• **EXTRACT PROVIDED**
Loose Pass: Players missing a trick by not following Joe Marchant’s lead and disgraceful scenes in Sevens game

Lawrence Nolan

This week we will mostly be concerning ourselves with sabbaticals and a lack of leadership…

Why doesn’t it happen more?

There’s been quite a few young fringe players from Premiership clubs announced to be disappearing in the close season, not to the murky confines of the championship, but further afield to places such as Otago, Manly and Stellenbosch.

It’s said to be for experience-gathering, which it surely is, even if it also quite clearly something to do with salary cap adjustments at times as well, but Loose Pass will study the returning crop with no small curiosity.

Little has really been made of the highest-profile of such enriching expeditions abroad: that of Joe Marchant who, after dealing with the disappointment of missing out on the 2019 England World Cup squad, opted to head to Auckland and have a crack at Super Rugby as a result of a clause he had had written into his contract. To be more precise, plenty has been made of Marchant, little credit has been given to his spell in Auckland as a catalyst for his career.

There is very, very little doubt that he came back a significantly better player, not just in terms of his ability to weave, step and run delicious support lines but also in his positional intelligence and adaptability to different positions on the field. He hit last season running at full tilt; he has not looked back.

Others to have made the effort include Frederic Michalak, who had two spells in South Africa, the first of which was stutter but also clearly made him a more intelligent player. The second spell was an unmitigated success. Danny Cipriani and Michael Lipman both had good times in Australia.

And of course, Martin Johnson. It may have been a different age, but he has always reflected that his time in New Zealand made him a more rounded and game-savvy player, and helped him overcome any intimidation he felt about returning to Leicester and claiming a jersey.

• **SOURCE DATA**
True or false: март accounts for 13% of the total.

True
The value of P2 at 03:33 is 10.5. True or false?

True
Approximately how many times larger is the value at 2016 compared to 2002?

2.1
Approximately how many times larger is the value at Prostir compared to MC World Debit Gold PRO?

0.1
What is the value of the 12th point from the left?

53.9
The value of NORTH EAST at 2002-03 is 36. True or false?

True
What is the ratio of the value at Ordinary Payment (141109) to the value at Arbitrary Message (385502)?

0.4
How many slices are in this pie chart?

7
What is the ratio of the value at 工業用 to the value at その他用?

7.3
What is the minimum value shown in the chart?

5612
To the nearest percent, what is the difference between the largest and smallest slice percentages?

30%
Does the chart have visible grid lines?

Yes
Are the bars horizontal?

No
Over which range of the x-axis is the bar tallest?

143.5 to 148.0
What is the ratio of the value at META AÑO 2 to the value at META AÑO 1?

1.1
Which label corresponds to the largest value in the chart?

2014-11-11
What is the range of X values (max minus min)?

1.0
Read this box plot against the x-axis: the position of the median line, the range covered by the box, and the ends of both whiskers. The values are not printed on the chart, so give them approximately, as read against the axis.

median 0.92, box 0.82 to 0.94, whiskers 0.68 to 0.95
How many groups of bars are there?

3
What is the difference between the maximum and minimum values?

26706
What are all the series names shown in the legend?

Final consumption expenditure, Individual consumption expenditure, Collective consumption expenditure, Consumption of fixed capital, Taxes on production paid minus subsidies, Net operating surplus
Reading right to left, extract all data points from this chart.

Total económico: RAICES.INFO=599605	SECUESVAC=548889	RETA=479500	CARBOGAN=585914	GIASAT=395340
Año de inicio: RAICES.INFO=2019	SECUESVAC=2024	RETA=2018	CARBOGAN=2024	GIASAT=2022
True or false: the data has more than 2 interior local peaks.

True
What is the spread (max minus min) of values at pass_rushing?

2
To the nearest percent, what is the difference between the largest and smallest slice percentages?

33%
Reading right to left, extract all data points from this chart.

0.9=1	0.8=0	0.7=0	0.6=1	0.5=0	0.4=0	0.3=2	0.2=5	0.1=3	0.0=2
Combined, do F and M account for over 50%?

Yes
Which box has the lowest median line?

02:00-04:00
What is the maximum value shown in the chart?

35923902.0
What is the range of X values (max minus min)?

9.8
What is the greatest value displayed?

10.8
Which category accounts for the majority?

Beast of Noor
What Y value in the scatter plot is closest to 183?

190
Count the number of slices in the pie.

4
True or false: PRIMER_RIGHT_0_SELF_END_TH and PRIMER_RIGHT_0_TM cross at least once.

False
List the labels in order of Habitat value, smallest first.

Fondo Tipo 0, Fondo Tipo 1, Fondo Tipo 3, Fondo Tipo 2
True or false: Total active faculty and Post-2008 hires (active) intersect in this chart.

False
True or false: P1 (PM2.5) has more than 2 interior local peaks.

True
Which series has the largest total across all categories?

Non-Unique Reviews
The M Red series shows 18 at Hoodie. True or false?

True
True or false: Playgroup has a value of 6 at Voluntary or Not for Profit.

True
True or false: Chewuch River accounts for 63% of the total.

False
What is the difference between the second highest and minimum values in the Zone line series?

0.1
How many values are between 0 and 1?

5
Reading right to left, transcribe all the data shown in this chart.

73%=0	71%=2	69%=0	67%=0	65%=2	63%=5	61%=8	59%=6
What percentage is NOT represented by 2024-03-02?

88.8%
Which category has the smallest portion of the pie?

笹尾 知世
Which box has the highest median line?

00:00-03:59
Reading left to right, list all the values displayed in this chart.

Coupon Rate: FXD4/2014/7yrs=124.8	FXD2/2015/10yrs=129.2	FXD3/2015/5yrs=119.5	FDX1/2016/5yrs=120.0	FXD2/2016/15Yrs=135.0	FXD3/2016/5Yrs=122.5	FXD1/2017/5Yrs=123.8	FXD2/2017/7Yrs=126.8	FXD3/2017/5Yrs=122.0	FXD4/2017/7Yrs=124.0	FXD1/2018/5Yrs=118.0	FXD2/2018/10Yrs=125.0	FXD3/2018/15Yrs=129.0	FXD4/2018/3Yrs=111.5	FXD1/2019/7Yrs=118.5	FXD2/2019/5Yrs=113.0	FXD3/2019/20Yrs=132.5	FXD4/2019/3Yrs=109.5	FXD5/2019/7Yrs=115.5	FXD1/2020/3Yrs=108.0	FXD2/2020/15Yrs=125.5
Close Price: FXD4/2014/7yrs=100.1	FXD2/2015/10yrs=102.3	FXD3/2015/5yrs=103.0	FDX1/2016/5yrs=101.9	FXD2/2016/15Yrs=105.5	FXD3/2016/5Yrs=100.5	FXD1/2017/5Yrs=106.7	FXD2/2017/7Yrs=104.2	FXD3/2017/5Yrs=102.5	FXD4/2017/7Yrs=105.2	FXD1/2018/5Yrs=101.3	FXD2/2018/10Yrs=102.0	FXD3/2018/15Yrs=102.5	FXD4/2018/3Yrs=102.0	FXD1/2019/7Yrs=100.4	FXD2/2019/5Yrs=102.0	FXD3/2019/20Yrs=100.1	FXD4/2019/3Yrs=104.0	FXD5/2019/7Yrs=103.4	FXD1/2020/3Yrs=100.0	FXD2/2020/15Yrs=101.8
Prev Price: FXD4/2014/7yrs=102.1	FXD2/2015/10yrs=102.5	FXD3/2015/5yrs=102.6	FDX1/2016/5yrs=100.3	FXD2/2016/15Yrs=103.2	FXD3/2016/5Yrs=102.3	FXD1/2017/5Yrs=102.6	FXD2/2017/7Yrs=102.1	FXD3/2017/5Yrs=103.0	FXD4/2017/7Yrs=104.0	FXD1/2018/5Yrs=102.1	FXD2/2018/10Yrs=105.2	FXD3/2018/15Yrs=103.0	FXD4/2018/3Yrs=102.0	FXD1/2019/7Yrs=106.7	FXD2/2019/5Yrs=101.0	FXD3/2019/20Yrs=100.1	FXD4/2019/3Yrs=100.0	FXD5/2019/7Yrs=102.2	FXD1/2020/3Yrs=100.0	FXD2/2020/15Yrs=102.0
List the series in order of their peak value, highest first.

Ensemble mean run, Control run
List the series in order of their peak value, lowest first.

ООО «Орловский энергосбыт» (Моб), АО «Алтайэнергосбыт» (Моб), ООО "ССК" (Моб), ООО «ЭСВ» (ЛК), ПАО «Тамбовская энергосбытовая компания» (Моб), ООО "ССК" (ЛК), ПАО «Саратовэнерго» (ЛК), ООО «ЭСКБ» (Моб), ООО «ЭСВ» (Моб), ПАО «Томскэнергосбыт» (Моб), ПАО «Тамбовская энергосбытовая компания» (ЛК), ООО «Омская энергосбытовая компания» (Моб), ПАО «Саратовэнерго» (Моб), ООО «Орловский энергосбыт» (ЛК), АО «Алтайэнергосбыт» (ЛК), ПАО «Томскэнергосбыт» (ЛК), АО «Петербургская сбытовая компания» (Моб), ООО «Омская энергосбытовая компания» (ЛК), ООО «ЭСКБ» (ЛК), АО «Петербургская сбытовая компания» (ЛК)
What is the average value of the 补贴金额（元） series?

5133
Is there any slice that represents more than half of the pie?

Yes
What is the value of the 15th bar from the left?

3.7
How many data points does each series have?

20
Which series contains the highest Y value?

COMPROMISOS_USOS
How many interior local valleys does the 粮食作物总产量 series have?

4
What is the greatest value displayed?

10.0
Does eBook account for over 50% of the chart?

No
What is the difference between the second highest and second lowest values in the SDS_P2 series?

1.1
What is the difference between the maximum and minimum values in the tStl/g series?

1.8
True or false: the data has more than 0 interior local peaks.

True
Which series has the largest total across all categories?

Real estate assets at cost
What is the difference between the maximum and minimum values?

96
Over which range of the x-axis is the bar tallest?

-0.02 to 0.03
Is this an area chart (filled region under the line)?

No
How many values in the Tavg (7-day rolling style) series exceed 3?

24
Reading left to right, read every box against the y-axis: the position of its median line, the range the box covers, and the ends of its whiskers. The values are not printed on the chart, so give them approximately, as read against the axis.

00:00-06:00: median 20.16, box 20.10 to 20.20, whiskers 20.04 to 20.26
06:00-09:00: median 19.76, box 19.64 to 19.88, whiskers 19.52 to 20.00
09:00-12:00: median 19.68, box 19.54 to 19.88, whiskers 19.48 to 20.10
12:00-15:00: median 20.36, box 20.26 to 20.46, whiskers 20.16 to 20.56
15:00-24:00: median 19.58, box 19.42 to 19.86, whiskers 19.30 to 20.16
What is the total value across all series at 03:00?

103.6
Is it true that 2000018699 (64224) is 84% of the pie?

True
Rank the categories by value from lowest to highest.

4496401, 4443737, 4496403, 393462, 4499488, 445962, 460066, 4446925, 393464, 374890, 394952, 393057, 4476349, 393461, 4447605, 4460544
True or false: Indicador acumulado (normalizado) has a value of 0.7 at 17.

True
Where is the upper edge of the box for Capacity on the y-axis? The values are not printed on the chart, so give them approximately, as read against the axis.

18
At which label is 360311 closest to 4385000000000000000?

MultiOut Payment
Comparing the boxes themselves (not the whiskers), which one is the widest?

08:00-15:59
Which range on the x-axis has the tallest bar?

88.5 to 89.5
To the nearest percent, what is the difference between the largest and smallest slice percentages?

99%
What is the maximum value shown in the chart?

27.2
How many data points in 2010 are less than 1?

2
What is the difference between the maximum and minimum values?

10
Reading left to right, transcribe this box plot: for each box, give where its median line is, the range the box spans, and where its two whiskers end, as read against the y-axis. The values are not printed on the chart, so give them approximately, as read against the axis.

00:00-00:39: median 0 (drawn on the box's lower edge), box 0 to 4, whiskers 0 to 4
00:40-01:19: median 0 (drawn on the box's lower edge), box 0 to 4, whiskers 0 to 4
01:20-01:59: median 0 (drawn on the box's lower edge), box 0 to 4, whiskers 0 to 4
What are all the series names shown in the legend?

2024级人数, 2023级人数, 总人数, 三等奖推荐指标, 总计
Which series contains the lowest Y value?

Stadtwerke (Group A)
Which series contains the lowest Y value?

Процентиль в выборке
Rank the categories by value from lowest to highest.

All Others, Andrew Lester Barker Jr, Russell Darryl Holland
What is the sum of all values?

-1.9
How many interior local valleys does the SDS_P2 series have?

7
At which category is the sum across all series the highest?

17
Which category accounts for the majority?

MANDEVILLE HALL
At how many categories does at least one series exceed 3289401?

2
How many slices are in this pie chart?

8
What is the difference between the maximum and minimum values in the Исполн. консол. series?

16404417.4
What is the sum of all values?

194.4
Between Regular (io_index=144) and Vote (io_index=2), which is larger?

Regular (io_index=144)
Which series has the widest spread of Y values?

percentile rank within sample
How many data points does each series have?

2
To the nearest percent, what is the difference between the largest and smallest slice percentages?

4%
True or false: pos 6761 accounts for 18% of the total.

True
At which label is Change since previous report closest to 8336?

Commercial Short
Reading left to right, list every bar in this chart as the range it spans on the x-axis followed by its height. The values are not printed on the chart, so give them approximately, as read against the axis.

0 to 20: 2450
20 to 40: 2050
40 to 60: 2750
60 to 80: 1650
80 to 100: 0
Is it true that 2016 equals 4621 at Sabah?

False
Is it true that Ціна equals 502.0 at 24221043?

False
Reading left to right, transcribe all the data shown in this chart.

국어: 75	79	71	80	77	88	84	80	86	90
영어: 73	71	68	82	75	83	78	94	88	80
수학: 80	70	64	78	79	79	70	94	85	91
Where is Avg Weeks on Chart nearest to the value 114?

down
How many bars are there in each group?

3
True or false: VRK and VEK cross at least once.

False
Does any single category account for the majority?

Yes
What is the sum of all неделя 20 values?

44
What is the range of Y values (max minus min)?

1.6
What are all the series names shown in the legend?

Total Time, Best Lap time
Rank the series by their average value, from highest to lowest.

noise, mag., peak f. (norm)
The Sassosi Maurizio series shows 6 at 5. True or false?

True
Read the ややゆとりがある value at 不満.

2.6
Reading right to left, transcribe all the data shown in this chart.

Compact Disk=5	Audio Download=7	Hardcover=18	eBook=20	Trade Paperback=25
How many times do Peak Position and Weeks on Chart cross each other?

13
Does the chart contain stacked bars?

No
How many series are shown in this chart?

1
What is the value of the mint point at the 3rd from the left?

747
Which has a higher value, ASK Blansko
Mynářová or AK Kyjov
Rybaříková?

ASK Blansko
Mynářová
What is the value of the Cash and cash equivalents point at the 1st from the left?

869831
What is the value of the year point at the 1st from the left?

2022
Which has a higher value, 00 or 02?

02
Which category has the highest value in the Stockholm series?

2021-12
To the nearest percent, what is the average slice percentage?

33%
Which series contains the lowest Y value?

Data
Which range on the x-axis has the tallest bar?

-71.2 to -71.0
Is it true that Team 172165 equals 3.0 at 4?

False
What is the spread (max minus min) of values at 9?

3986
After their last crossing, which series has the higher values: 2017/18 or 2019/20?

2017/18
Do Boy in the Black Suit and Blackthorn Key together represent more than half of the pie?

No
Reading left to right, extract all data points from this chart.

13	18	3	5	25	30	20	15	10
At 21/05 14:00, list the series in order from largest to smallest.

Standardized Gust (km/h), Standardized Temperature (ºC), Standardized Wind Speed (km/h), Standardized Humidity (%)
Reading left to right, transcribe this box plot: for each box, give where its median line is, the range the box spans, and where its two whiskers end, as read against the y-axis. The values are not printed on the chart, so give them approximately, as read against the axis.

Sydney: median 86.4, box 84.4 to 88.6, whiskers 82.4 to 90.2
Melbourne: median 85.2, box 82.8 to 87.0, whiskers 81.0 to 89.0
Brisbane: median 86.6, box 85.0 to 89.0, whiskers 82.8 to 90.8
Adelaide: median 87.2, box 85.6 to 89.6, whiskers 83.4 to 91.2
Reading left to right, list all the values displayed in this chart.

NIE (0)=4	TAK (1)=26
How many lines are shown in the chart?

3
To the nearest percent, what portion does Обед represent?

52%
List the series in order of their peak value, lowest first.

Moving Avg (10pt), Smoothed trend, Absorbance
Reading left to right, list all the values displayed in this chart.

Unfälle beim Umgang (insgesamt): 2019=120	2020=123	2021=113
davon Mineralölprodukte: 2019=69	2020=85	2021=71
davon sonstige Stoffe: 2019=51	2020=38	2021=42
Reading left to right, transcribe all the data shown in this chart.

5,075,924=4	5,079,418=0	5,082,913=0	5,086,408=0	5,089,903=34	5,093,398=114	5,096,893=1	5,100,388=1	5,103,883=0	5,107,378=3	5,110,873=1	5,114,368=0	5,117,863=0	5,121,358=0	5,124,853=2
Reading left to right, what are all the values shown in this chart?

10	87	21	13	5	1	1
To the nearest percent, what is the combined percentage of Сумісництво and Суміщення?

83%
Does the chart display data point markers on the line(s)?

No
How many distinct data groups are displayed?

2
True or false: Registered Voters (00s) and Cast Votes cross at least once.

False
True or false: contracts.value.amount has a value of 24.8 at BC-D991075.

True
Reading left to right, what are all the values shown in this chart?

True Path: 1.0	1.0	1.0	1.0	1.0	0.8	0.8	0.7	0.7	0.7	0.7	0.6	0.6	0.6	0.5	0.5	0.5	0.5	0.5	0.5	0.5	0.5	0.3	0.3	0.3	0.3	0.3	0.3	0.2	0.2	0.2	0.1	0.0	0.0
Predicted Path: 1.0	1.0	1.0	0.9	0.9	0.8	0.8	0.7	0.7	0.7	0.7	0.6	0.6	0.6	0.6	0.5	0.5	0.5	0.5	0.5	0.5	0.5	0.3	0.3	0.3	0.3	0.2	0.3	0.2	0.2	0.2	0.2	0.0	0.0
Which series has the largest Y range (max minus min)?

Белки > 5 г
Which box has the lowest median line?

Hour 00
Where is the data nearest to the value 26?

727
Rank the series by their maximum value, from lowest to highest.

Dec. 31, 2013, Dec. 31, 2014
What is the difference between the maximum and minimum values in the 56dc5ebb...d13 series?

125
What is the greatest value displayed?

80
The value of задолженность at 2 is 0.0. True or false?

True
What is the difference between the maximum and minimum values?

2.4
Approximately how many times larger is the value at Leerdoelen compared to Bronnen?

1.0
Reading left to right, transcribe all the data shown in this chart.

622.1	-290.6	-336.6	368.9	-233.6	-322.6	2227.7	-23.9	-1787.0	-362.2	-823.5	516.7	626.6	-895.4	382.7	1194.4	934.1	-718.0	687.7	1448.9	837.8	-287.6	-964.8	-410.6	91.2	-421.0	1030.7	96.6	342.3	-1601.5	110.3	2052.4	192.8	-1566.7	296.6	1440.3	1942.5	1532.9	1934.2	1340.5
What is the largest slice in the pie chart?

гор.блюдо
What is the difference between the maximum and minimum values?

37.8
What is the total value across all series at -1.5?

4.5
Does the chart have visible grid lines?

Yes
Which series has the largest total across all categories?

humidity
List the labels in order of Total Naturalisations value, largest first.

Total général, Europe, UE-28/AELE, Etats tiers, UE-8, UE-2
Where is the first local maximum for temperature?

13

• **WHAT TO PRODUCE**
Rewrite the part of the Loose Pass column starting at "Lawrence Nolan" and ending at "no small curiosity.", changing "sabbaticals" to "stints abroad". The items are separate material and have no connection to the Loose Pass column.

• **RESULT OF THIS TASK**
Lawrence Nolan

This week we will mostly be concerning ourselves with stints abroad and a lack of leadership…

Why doesn’t it happen more?

There’s been quite a few young fringe players from Premiership clubs announced to be disappearing in the close season, not to the murky confines of the championship, but further afield to places such as Otago, Manly and Stellenbosch.

It’s said to be for experience-gathering, which it surely is, even if it also quite clearly something to do with salary cap adjustments at times as well, but Loose Pass will study the returning crop with no small curiosity.